Examine each line of the listing below. Copy those in which the string "here" appears.

● ● ● ●

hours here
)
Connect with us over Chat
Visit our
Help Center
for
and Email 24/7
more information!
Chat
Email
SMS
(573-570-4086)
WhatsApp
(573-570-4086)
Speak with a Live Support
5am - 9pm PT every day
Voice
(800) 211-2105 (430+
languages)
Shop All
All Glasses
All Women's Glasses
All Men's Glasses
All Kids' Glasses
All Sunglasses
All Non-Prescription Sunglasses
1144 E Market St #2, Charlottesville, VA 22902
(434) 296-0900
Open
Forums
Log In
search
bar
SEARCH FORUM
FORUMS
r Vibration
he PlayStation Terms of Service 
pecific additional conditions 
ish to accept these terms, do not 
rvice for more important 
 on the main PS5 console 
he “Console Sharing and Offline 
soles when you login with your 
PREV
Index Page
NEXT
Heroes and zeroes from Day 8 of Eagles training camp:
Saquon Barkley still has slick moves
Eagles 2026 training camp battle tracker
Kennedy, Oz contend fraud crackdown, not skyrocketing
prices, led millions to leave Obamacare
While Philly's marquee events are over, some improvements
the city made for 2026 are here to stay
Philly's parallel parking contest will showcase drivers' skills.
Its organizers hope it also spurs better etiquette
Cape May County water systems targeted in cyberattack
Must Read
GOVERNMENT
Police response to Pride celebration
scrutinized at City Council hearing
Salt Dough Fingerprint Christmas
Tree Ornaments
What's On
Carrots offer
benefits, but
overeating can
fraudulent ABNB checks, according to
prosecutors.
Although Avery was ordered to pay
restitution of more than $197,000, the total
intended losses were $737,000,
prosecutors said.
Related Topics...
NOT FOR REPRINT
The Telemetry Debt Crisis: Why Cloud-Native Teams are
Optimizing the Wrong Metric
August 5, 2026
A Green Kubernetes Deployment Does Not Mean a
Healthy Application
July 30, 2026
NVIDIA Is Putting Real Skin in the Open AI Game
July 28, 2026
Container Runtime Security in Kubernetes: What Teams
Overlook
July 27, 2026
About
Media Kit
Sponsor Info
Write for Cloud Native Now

● ● ● ●

*Answer space:*
hours here
the city made for 2026 are here to stay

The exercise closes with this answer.